▶ **What you have to do**
Beginning at the line that contains "saucer: present [346,506,392,535]", transcribe every line up to the last one in the material below. Include no other lines.

▶ **Dataset content**
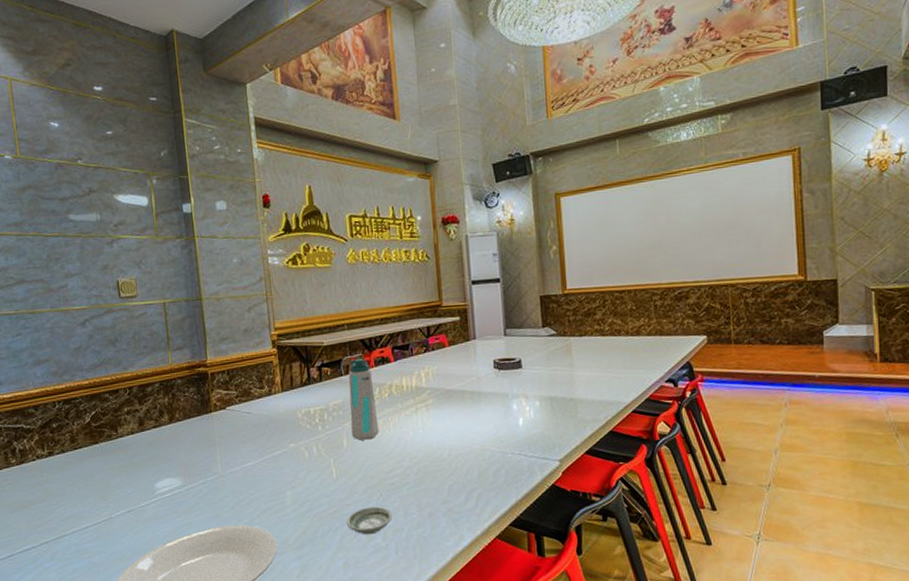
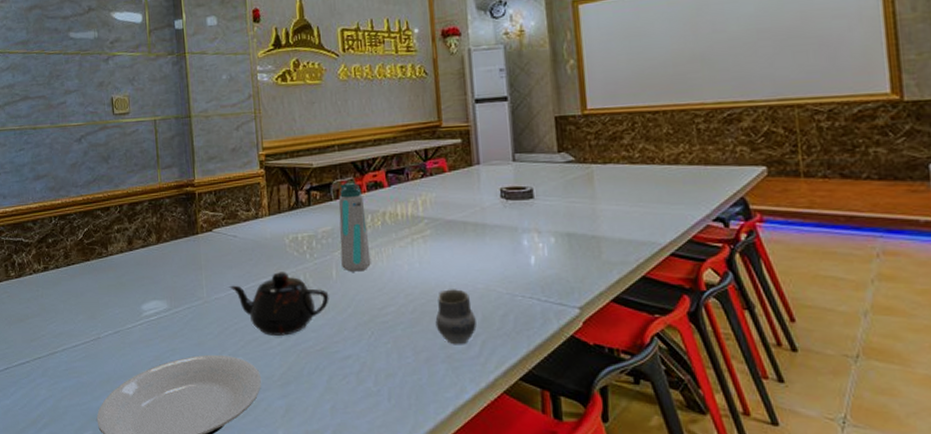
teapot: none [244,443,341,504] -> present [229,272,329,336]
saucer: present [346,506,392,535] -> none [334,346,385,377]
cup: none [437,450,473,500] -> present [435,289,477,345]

▶ **Response area**
saucer: present [346,506,392,535] -> none [334,346,385,377]
cup: none [437,450,473,500] -> present [435,289,477,345]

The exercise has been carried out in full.